Tasks:
A. Reproduce the part of the GPS error passage below, starting with "The satellites themselves" and going on through "PDOP= √((HDOP^2+ VDOP^2))".
B. Condense the paragraph of the GPS error passage below that begins "A source of error that is an extremely difficult problem" into a brief list, keeping its main facts.
C. State whether each statement agrees with the GPS error passage below: (i) the troposphere has a larger effect than the ionosphere; (ii) in practice, the error from the satellites' ephemeris and clock data is about two to three meters; (iii) HDOP and VDOP together make up PDOP. Answer yes or no for each, quoting the deciding words.

Extracted text:
**********

The greatest source of error is the ionosphere. As the signal travels through the ionosphere modulation is delayed and carrier phase advanced. Even when modeled (which it must be), the error is still present and can cause a position error of up to 5 meters.

The troposphere has a smaller effect than the ionosphere but it is more difficult to model due to rapid changes. The error introduced by the troposphere is .5-1 meters.

The satellites themselves introduce error, both in the ephemeris and clock data. The DoD recently committed to four meters rms (7.8 meters, 95 percent) minimum level performance. In practice this error is about two to three meters.

GPS receivers also use a ‘Dilution of Precision’ (DOP) value to determine the quality of the GPS signal. There are several DOP values that are calculated and considered.

HDOP is the Horizontal Dilution of Precision and VDOP is the Vertical Dilution of Precision. These are a measure of how well the satellites used in the fix are positioned and how accurate the fix is. Together they make up a Positional Dilution of Precision (PDOP) calculated as:

PDOP= √((HDOP^2+ VDOP^2))

The Time Dilution of Precision (TDOP) is a measure of how the satellite geometry is affecting the ability of the GPS receiver to determine time.

The Geometric Dilution of Precision is a measure of the overall uncertainty is a GPS position solution. The GDOP value should be less than five. GDOP is calculated as:

GDOP= √((PDOP^2+ TDOP^2))

The overall position accuracy is determined by the GDOP times the measurement precision. If the measurement precision is 1m and the GDOP is 5m, the error introduced is five meters.

A source of error that is an extremely difficult problem to overcome is multipath. Multipath occurs when a signal bounces off objects and many of the same signals arrive at the receiver at different times. The receiver must decide which is the direct received signal and which are actually bounced signal that, if used, would cause erroneous data. There is no one solution to multipath but it is mitigated by using a combination of techniques in the receiver.

Additional GPS Signals

BandFreq (MHz)PhaseUsage
L11575.42In-Phase (I)Encrypted P(Y) code
L11575.42Quad-Phase (Q)C/A, L1 Civilian, and Military M-Code
L21227.60In-Phase (I)Encrypted P(Y) code
L21227.60Quad-Phase (Q)L2 Civilian, and Military M-Code
L31381.05Signals nuclear detonations/High-energy infrared events.

**********

Data extracts:
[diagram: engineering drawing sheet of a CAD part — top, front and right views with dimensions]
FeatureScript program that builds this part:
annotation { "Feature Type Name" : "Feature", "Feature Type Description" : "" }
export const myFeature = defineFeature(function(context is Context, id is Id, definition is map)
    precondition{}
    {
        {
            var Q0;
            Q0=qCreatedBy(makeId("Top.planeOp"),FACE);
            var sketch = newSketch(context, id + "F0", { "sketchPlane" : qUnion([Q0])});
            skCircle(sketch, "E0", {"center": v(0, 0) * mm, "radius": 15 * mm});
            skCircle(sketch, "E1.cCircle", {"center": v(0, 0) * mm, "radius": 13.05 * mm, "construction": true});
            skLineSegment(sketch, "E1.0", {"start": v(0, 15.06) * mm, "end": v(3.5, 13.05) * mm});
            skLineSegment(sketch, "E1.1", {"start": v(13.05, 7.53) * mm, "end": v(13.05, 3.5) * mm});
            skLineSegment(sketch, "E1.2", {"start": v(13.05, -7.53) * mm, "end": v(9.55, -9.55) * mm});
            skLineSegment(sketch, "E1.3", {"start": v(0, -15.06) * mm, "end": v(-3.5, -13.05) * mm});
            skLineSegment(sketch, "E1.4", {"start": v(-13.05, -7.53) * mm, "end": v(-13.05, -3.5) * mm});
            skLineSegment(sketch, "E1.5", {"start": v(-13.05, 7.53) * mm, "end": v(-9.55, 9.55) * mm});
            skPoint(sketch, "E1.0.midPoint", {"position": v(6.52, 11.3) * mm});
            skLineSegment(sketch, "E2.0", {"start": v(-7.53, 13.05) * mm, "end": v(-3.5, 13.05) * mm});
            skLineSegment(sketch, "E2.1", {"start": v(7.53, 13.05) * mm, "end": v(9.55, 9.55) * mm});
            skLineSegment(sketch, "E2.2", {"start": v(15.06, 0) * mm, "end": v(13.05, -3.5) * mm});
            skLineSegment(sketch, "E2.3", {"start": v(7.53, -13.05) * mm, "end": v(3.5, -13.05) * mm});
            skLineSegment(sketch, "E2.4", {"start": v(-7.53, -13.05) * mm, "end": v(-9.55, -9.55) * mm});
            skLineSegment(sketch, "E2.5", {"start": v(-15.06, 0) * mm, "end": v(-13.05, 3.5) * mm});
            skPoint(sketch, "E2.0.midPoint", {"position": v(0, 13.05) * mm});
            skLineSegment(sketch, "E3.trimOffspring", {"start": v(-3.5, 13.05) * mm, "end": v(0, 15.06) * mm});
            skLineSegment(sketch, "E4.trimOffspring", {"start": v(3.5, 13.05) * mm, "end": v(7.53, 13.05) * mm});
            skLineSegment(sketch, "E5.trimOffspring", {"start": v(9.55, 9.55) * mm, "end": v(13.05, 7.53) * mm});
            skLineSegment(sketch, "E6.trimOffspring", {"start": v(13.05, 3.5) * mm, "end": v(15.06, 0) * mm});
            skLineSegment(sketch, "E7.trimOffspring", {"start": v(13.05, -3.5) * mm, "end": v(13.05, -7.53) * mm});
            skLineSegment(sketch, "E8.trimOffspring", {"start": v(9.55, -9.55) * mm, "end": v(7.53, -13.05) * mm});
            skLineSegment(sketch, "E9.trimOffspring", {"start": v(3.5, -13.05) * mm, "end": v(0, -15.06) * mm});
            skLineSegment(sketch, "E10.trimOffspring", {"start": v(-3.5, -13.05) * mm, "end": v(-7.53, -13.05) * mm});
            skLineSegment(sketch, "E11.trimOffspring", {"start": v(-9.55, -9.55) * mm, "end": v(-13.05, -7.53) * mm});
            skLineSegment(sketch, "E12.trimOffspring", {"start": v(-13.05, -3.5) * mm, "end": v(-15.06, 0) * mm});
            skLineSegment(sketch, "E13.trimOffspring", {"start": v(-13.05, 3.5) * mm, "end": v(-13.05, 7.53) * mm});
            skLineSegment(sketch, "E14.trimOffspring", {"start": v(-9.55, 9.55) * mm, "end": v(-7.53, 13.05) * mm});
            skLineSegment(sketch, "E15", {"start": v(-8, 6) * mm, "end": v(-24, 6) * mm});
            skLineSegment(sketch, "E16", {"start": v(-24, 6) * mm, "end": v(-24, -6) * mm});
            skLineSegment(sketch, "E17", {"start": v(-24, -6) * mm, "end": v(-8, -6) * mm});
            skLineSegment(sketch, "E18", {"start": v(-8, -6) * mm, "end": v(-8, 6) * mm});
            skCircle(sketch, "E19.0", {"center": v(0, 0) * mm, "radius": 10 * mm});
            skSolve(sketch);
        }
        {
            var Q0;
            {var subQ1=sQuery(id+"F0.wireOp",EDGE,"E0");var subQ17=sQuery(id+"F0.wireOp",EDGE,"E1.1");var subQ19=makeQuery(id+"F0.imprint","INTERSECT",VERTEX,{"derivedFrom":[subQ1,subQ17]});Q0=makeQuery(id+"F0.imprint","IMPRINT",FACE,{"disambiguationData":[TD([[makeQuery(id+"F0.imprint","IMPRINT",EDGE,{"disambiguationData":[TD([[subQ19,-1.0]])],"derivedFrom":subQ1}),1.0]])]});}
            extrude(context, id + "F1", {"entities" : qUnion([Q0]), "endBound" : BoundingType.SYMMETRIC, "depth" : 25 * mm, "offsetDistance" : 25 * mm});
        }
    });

**********

Per-task answers:
A.
The satellites themselves introduce error, both in the ephemeris and clock data. The DoD recently committed to four meters rms (7.8 meters, 95 percent) minimum level performance. In practice this error is about two to three meters.

GPS receivers also use a ‘Dilution of Precision’ (DOP) value to determine the quality of the GPS signal. There are several DOP values that are calculated and considered.

HDOP is the Horizontal Dilution of Precision and VDOP is the Vertical Dilution of Precision. These are a measure of how well the satellites used in the fix are positioned and how accurate the fix is. Together they make up a Positional Dilution of Precision (PDOP) calculated as:

PDOP= √((HDOP^2+ VDOP^2))

B.
- Multipath is a source of error that is extremely difficult to overcome.
- It occurs when a signal bounces off objects and many copies of the same signal reach the receiver at different times.
- The receiver must decide which signal is direct and which are bounced. Using a bounced signal would cause erroneous data.
- There is no single solution, but a combination of techniques in the receiver mitigates it.

C.
(i) No: "The troposphere has a smaller effect than the ionosphere"
(ii) Yes: "In practice this error is about two to three meters."
(iii) Yes: "Together they make up a Positional Dilution of Precision (PDOP)"